Job item =
Every entry below must be copied exactly, with nothing left out.

Dataset content =
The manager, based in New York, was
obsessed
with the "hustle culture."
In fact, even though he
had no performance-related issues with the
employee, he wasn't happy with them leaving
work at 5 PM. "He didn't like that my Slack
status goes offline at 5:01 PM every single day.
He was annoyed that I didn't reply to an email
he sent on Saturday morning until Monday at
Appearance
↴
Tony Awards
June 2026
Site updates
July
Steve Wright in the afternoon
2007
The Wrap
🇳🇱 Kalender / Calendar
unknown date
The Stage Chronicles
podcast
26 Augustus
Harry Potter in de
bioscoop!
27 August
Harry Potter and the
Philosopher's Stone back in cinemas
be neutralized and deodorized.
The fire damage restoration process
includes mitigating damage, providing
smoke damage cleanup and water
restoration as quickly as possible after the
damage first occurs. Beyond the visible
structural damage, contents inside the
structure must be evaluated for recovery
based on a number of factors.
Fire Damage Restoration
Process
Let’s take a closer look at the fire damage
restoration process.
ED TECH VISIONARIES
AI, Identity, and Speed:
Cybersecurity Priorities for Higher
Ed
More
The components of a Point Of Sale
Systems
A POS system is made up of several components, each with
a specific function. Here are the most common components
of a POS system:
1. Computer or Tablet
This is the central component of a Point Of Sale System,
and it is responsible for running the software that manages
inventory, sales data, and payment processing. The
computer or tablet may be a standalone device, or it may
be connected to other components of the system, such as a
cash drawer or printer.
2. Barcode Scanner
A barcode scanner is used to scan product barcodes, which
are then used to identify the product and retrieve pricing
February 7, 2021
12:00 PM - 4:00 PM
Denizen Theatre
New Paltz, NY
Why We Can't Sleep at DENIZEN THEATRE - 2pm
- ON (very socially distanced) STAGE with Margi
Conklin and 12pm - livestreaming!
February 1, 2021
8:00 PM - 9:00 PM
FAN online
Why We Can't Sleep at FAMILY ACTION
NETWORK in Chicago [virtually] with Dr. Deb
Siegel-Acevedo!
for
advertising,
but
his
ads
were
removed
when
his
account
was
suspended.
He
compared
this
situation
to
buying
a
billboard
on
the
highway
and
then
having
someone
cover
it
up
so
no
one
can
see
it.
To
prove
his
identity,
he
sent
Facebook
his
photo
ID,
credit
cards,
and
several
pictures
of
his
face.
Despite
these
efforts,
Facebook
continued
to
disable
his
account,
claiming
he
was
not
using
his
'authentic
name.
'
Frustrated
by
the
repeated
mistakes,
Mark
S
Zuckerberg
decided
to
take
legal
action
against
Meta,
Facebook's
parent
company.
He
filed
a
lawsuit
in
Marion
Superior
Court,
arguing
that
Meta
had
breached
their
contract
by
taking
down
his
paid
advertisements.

Reply to the task =
The manager, based in New York, was
obsessed
with the "hustle culture."
In fact, even though he
had no performance-related issues with the
employee, he wasn't happy with them leaving
work at 5 PM. "He didn't like that my Slack
status goes offline at 5:01 PM every single day.
He was annoyed that I didn't reply to an email
he sent on Saturday morning until Monday at
Appearance
↴
Tony Awards
June 2026
Site updates
July
Steve Wright in the afternoon
2007
The Wrap
🇳🇱 Kalender / Calendar
unknown date
The Stage Chronicles
podcast
26 Augustus
Harry Potter in de
bioscoop!
27 August
Harry Potter and the
Philosopher's Stone back in cinemas
be neutralized and deodorized.
The fire damage restoration process
includes mitigating damage, providing
smoke damage cleanup and water
restoration as quickly as possible after the
damage first occurs. Beyond the visible
structural damage, contents inside the
structure must be evaluated for recovery
based on a number of factors.
Fire Damage Restoration
Process
Let’s take a closer look at the fire damage
restoration process.
ED TECH VISIONARIES
AI, Identity, and Speed:
Cybersecurity Priorities for Higher
Ed
More
The components of a Point Of Sale
Systems
A POS system is made up of several components, each with
a specific function. Here are the most common components
of a POS system:
1. Computer or Tablet
This is the central component of a Point Of Sale System,
and it is responsible for running the software that manages
inventory, sales data, and payment processing. The
computer or tablet may be a standalone device, or it may
be connected to other components of the system, such as a
cash drawer or printer.
2. Barcode Scanner
A barcode scanner is used to scan product barcodes, which
are then used to identify the product and retrieve pricing
February 7, 2021
12:00 PM - 4:00 PM
Denizen Theatre
New Paltz, NY
Why We Can't Sleep at DENIZEN THEATRE - 2pm
- ON (very socially distanced) STAGE with Margi
Conklin and 12pm - livestreaming!
February 1, 2021
8:00 PM - 9:00 PM
FAN online
Why We Can't Sleep at FAMILY ACTION
NETWORK in Chicago [virtually] with Dr. Deb
Siegel-Acevedo!
for
advertising,
but
his
ads
were
removed
when
his
account
was
suspended.
He
compared
this
situation
to
buying
a
billboard
on
the
highway
and
then
having
someone
cover
it
up
so
no
one
can
see
it.
To
prove
his
identity,
he
sent
Facebook
his
photo
ID,
credit
cards,
and
several
pictures
of
his
face.
Despite
these
efforts,
Facebook
continued
to
disable
his
account,
claiming
he
was
not
using
his
'authentic
name.
'
Frustrated
by
the
repeated
mistakes,
Mark
S
Zuckerberg
decided
to
take
legal
action
against
Meta,
Facebook's
parent
company.
He
filed
a
lawsuit
in
Marion
Superior
Court,
arguing
that
Meta
had
breached
their
contract
by
taking
down
his
paid
advertisements.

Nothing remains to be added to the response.